Westen

Drama, Deutschland 2013, 102 min

Nelly Senff (Jördis Triebel) ist eine von den Deutschen, die jahrelang auf die Ausreisegenehmigung aus der DDR gewartet haben. Nun ist es endlich so weit und Nelly packt ihre ganze Hoffnung auf eine bessere Zukunft und ihren Sohn Alexej (Tristan Göbel) und zieht in ein Aufnahmelager in Westberlin. Schnell stellt sie allerdings fest, dass die Angst vor Spitzeln im Westen die gleichen Prozedere, die im Osten gang und gäbe waren, hervorruft. Die Verhöre mit dem alliierten Geheimdienst strapazieren zusätzlich die Nerven in der Übergangszeit, aber die promovierte Chemikerin stellt beeindruckend unter Beweis, wie stark und entschlossen sie ist, sich nicht mehr ihre Freiheit rauben zu lassen. Trotz Stolz und Würde, die Nelly überzeugt verteidigt, fällt die junge Frau in eine Art Zwischenwelt, in der nichts sicher ist, in der man zwischen altem und neuem Leben ständig abwägt und irgendwie eher dazwischen stecken bleibt.
Diese Erfahrung machten die Meisten der rund 4 Millionen, die bis 1990 hoffnungsvoll die DDR verlassen haben und im goldenen Westen dann kaum etwas von dem Glanz zu sehen bekamen.
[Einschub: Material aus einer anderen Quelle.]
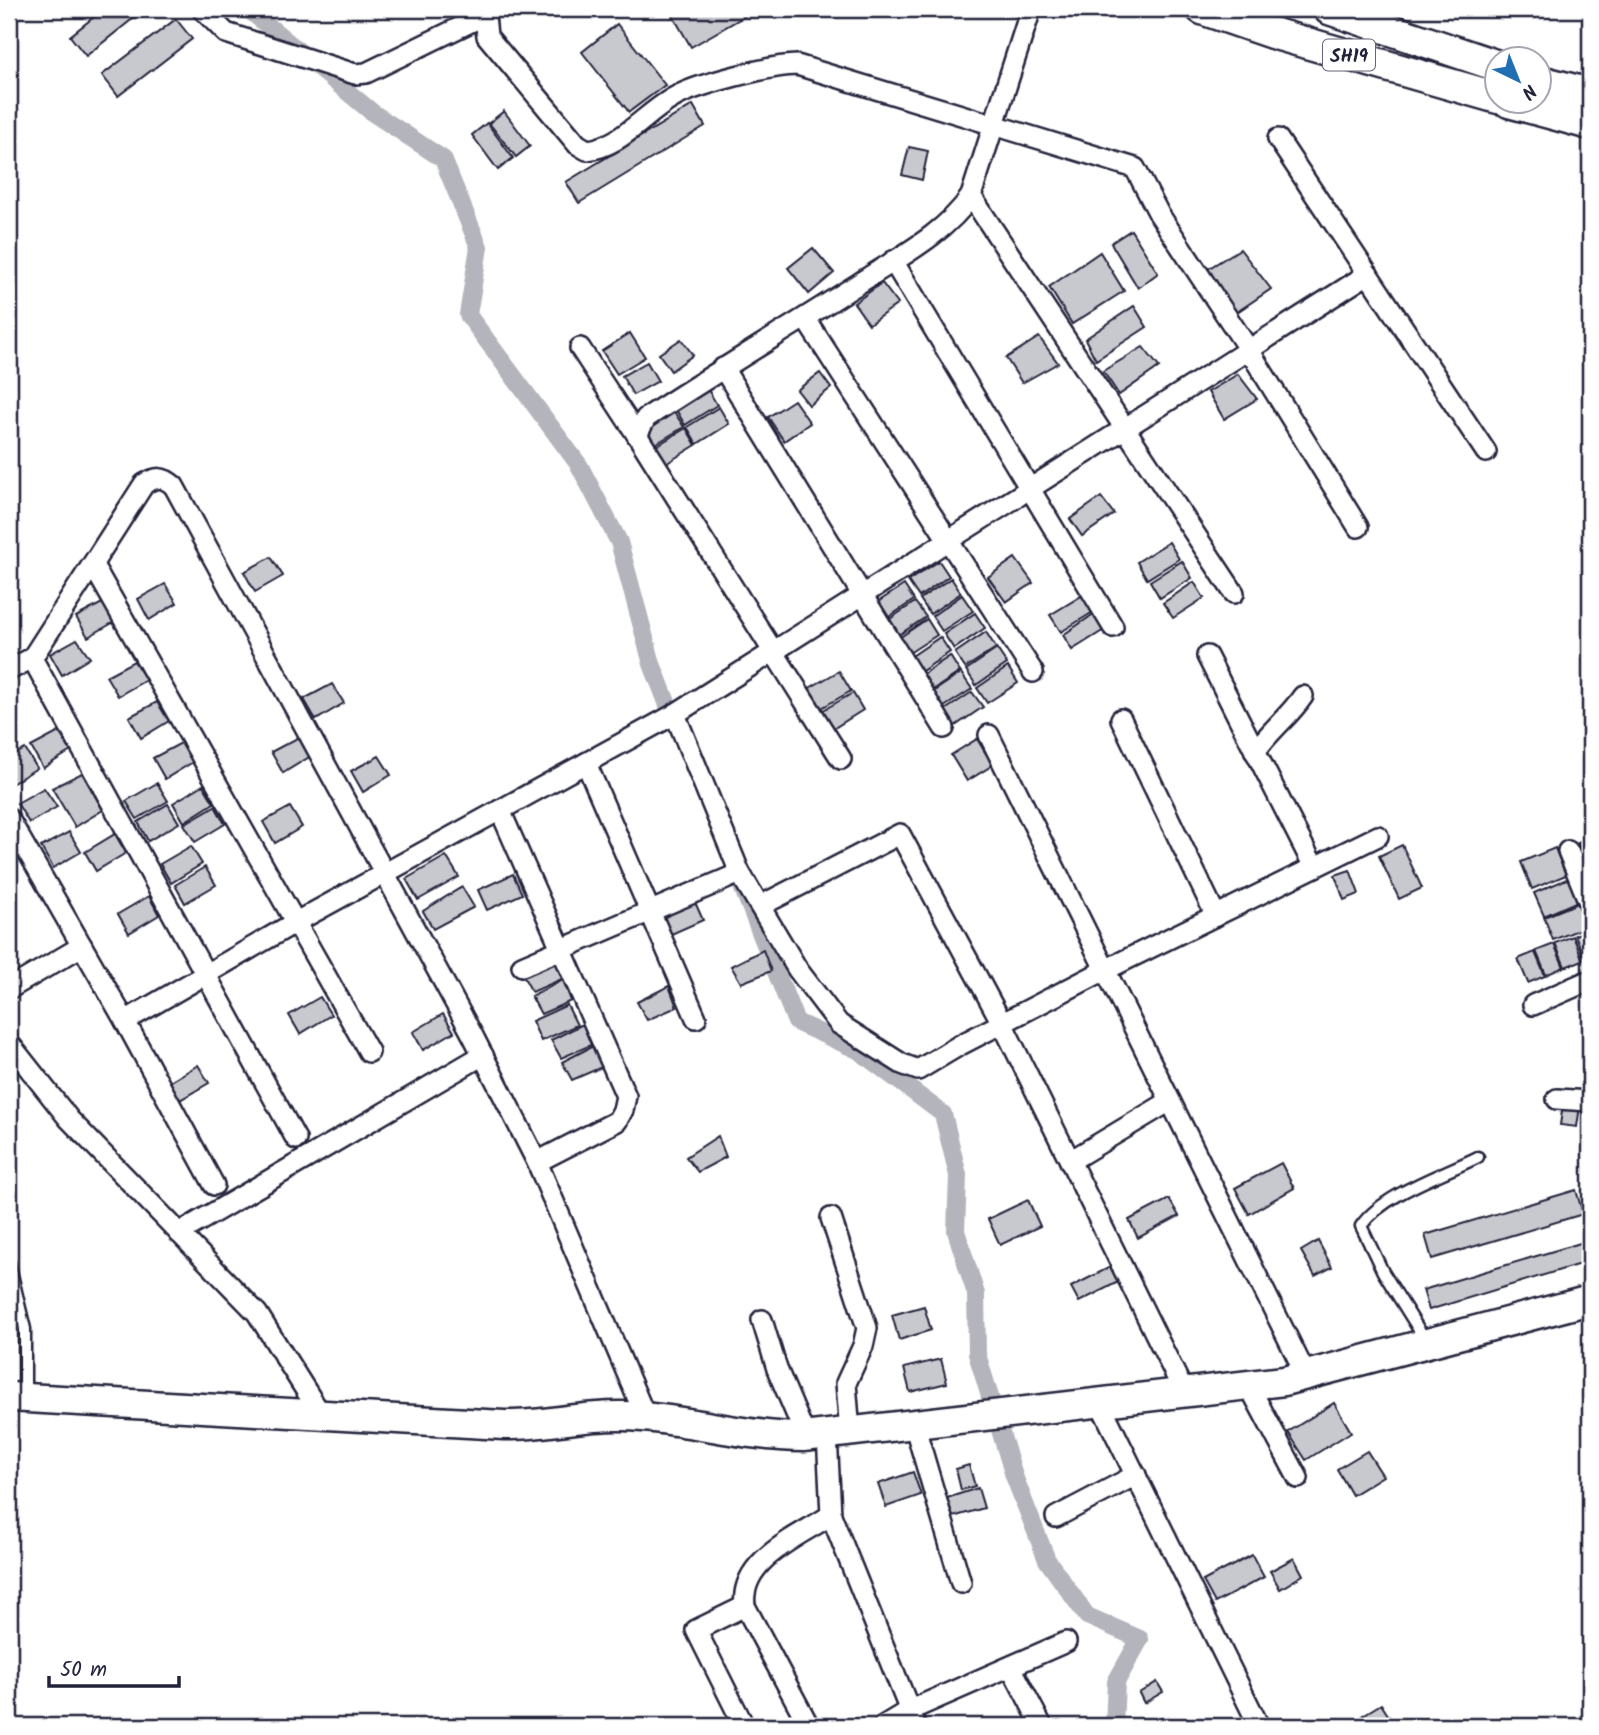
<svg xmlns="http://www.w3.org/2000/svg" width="1599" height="1735" viewBox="0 0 1599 1735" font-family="Kalam,sans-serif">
<rect width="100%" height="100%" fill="#fff"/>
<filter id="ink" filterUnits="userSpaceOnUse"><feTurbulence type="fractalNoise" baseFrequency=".0143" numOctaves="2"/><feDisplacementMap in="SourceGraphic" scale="14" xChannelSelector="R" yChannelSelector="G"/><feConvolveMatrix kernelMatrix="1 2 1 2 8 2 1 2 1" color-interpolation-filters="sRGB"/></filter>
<g filter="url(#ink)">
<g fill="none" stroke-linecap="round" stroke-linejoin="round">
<g stroke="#b4b4bc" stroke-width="18">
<polyline points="248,9 373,113 443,159 479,247 468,315 579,465 619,542 652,664 670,710"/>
<polyline points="743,889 796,1022 858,1050 943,1114 958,1175 956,1231 976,1294 977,1354 1014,1476 1047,1560 1087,1616 1140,1639 1116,1682 1114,1726"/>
</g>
</g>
<g fill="#c8c8cf" stroke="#22223b" stroke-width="2">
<polygon points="104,9 145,9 86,56 70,36"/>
<polygon points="669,9 757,9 691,47"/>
<polygon points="176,19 192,39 118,96 102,75"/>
<polygon points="617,24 665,85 629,112 582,52"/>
<polygon points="693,105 705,126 579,203 566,182"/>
<polygon points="504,111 530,146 516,157 489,123"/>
<polygon points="487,123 513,158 498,170 472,135"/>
<polygon points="909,147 928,151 922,180 902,175"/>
<polygon points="1131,230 1158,273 1138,288 1111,243"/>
<polygon points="813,248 834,273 809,294 788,268"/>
<polygon points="1240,249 1271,289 1234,314 1206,270"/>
<polygon points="1100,252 1124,291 1072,324 1049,287"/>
<polygon points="882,283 898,304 869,324 854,303"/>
<polygon points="1134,306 1147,327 1096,360 1085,339"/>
<polygon points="630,333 645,357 617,374 602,351"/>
<polygon points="1039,337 1058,363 1022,383 1006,358"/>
<polygon points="681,339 693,355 671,371 659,354"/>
<polygon points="1143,347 1159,367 1119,395 1103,371"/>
<polygon points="647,362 658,381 633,395 622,376"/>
<polygon points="820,373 831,388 809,405 797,390"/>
<polygon points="1238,374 1257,399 1224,419 1208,392"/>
<polygon points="707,388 717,405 685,425 675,408"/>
<polygon points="794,400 810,423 784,441 768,417"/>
<polygon points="719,407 729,424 697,444 687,427"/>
<polygon points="673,410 684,427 652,446 641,430"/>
<polygon points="686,428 696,445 664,465 653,448"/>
<polygon points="1101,497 1114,514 1082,536 1070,519"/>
<polygon points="1169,542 1179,559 1147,579 1137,562"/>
<polygon points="271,557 283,576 255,592 244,572"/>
<polygon points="1015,558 1033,583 1006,602 988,577"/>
<polygon points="939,561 949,576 919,597 908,581"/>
<polygon points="1182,561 1192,578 1160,598 1150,581"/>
<polygon points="951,578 961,593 930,614 920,599"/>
<polygon points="1194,582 1204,598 1173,618 1163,603"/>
<polygon points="165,584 177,603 149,620 138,599"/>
<polygon points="904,585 914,600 883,621 873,605"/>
<polygon points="962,595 973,611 942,631 932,616"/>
<polygon points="1083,595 1093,612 1061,632 1050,615"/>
<polygon points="104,602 116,621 88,637 76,617"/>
<polygon points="915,602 926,617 894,638 884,623"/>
<polygon points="975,613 985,628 954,649 944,634"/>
<polygon points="1094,614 1104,630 1072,650 1063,635"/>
<polygon points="927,619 937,635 906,655 896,640"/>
<polygon points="986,632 996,648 965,668 955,653"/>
<polygon points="940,637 950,652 919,673 909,658"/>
<polygon points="77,639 90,658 62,675 50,654"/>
<polygon points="997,649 1007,664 976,685 966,670"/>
<polygon points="950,656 960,672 930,692 919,677"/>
<polygon points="134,661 146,680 118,696 106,676"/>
<polygon points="1008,667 1018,683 987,703 977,688"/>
<polygon points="839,671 851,691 818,710 806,690"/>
<polygon points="961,673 972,689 941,709 930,694"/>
<polygon points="332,684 344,703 316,720 304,699"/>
<polygon points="972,692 983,707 952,728 942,712"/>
<polygon points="853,693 863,710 831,730 820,712"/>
<polygon points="157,702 169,721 141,738 129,717"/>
<polygon points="59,732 71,751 43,768 31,747"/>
<polygon points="299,737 311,756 283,773 271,752"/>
<polygon points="977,739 993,765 967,781 951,755"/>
<polygon points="181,743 193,762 165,779 153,758"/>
<polygon points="25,749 37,768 10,785 9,758"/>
<polygon points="379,756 391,775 363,792 351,771"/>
<polygon points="82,773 103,810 75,827 52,788"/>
<polygon points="157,783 168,801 137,819 126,801"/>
<polygon points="203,785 214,803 184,822 173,803"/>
<polygon points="44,788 57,807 29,823 17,803"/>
<polygon points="168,804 179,823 148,841 138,822"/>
<polygon points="215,806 225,824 195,842 184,824"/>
<polygon points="290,807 302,827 275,843 263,822"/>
<polygon points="69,832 81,852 53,868 41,847"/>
<polygon points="115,834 126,853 96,871 85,852"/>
<polygon points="1590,838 1590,865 1587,866 1578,843"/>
<polygon points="1402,845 1422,888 1399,899 1379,856"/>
<polygon points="191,846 202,864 171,883 160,864"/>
<polygon points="1555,848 1566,875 1532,889 1521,862"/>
<polygon points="446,856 459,877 418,900 406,879"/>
<polygon points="205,867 216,885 185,903 175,885"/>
<polygon points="1350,870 1359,894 1344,900 1335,875"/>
<polygon points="513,874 522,894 487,910 478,890"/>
<polygon points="1569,878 1578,901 1544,916 1534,893"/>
<polygon points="462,887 474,907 433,929 423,911"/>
<polygon points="149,896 159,915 129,933 118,914"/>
<polygon points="694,900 703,920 667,936 658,916"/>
<polygon points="1578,903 1588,926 1553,940 1544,917"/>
<polygon points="1590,929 1590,957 1585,959 1575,935"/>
<polygon points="1573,936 1583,960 1565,967 1555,943"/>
<polygon points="1554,944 1564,967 1546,975 1536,951"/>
<polygon points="763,950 771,971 741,983 731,966"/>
<polygon points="1535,952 1545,976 1528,983 1518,959"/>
<polygon points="554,958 562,979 532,992 522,974"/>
<polygon points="563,980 571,1001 541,1014 531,996"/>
<polygon points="669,986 677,1007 647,1020 637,1002"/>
<polygon points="320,997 331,1015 300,1034 289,1015"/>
<polygon points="567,1005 577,1025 541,1041 532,1021"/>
<polygon points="443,1014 454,1032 423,1050 413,1032"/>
<polygon points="583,1024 591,1045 561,1058 551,1040"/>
<polygon points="593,1046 602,1067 572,1080 562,1062"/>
<polygon points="198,1065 209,1083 178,1101 168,1083"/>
<polygon points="1563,1104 1580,1106 1577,1127 1560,1125"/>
<polygon points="718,1136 726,1157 698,1172 686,1157"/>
<polygon points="1281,1163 1294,1188 1249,1214 1235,1188"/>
<polygon points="1576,1190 1583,1214 1432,1259 1425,1235"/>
<polygon points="1169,1199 1179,1216 1138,1238 1129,1220"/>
<polygon points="1028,1200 1040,1226 1000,1245 988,1219"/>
<polygon points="1590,1240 1590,1261 1429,1310 1423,1290"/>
<polygon points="1318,1241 1332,1267 1315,1276 1301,1251"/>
<polygon points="1116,1264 1124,1279 1079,1302 1071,1287"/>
<polygon points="924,1306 931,1330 899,1340 892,1315"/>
<polygon points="941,1359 947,1383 910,1392 904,1368"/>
<polygon points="1334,1403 1351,1432 1306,1460 1288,1432"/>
<polygon points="1367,1451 1383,1476 1352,1495 1337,1469"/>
<polygon points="969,1465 975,1486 961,1490 956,1469"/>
<polygon points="913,1472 921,1495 886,1507 878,1484"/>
<polygon points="978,1488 984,1508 953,1517 947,1498"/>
<polygon points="1252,1555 1264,1577 1215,1603 1203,1581"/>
<polygon points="1294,1558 1303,1575 1280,1589 1270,1571"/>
<polygon points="1157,1682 1163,1692 1144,1703 1139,1693"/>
<polygon points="1381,1704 1395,1726 1370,1726 1363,1715"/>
</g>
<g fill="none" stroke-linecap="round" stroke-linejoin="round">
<defs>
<g id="lane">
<polyline points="9,1262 25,1329 25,1396"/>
<path d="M1426 1341 1383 1272 1361 1226C1383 1194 1442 1175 1478 1157"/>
</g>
<g id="street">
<polyline points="202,9 226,33 355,74 366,73 485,15"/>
<path d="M489 9 485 15 487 36 577 144 587 150C621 147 644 114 673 98 694 85 772 65 797 65L1135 168 1159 214 1249 350 1358 527"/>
<polyline points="1278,139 1486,452"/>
<polyline points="971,196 1234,593"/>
<polyline points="893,261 1113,627"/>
<polyline points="805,318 1033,672"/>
<polyline points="580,348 637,435"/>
<polyline points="723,368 944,728"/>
<polyline points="93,565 369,1052"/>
<polyline points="1207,656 1314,867"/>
<polyline points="32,658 296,1139"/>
<path d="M9 670 32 658 144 484C156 477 163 476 174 486L472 1034 537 1162 646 1418"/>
<polyline points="675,714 740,873 798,970 839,1024 902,1064 918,1070 960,1045 1105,970 1378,836"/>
<polyline points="1121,719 1216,916"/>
<polyline points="989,735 1307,1377"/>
<path d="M1255 752C1269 731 1289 717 1303 696"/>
<path d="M841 759 637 435 646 418C716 372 788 329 858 284 897 258 944 235 971 196L1031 9"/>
<polyline points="586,763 696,1018"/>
<polyline points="500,810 626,1096 623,1110 617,1121 537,1162"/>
<polyline points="9,819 125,1021 296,922 675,714 1368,274"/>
<polyline points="1568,851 1590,905"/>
<polyline points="760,906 900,834 1003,1025 1185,1394"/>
<polyline points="522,966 740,873"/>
<polyline points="9,989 82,946"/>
<polyline points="1533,1005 1590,980"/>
<polyline points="125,1021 214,1185"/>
<polyline points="9,1043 69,1119 257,1313 322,1416"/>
<polyline points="1557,1099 1590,1101"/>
<polyline points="1070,1161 1170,1101"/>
<polyline points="831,1218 867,1328 863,1346 846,1383 850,1432"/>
<polyline points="179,1233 483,1055"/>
<polyline points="762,1320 777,1369 806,1437"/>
<polyline points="1249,1386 1298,1478"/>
<polyline points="1100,1403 1259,1726"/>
<polyline points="914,1424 961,1583"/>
<polyline points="827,1434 831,1515 916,1726"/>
<polyline points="1056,1517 1136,1475"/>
<polyline points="1011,1667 1042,1726"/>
<polyline points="744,1726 696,1630 745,1606"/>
<path d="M809 1726 745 1606C739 1560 798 1537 831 1515"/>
<polyline points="883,1726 908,1711 1066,1642"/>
</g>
<path id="secondary" d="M9 1397 504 1425C543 1426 582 1415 622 1416 683 1417 741 1437 803 1437L1284 1381 1590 1300"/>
<g id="primary">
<polyline points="1202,9 1272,33 1498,98"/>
<polyline points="1329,9 1498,66"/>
<polyline points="1540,81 1590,94"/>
<polyline points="1509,102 1590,124"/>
</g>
</defs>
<use href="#lane" stroke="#22223b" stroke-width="15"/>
<use href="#street" stroke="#22223b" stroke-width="24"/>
<use href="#secondary" stroke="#22223b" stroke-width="33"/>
<use href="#primary" stroke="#22223b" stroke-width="35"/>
<use href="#lane" stroke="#fff" stroke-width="10"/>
<use href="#street" stroke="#fff" stroke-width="19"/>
<use href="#secondary" stroke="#fff" stroke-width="28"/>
<use href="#primary" stroke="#fff" stroke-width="30"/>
</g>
</g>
<g text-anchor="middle" stroke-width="5" stroke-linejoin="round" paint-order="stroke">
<rect fill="#fff" stroke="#646476" stroke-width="2" x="1323" y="39.5" width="52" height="31" rx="5"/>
<g font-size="19" font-weight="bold" fill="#22223b">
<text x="1349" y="62">SH19</text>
</g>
</g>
<rect width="1599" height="1735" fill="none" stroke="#fff" stroke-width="35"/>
<rect x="18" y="18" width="1564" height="1700" fill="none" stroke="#22223b" stroke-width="2.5" filter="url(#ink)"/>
<g transform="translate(1518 80) rotate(137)"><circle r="33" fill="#ffffff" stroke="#a7a7b1" stroke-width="2"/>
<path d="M0-5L12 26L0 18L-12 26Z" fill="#1f6fb2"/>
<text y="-10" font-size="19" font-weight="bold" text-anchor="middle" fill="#22223b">N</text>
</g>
<path d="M49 1676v10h130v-10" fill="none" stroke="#22223b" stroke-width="3.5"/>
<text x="60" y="1676" font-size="21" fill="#22223b" stroke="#ffffff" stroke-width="5" paint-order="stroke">50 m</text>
</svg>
An ein Zurück war nicht zu denken, und so schwebte man in einer Zeit absoluter Unsicherheit in der provisorischen Sphäre des Transits, aus der man nur entkommen konnte, indem man lernte wieder Vertrauen zu fassen und seine Vergangenheit nicht abzuschütteln, sondern mitzunehmen. Nelly will da auch hängen bleiben und kämpft unermüdlich für ihr neues Leben in der Freiheit.
Diese ersten Gehversuche begleitet Regisseur Christian Schwochow (»Novemberkind«, »Der Turm«) in sehr zurückhaltender und äußerst realer Manier und schafft ein weiteres Werk über den persönlichen Kampf in einer politisierten Welt. Basierend auf dem Roman »Lagerfeuer« von Julia Franck verarbeitet Schwochow seine eigenen Erfahrungen und präsentiert uns einen fesselnden Film über die zeitlose Sehnsucht nach Freiheit, der in manchen Tönen erschreckend an das Schicksal heutiger Flüchtlinge erinnern lässt.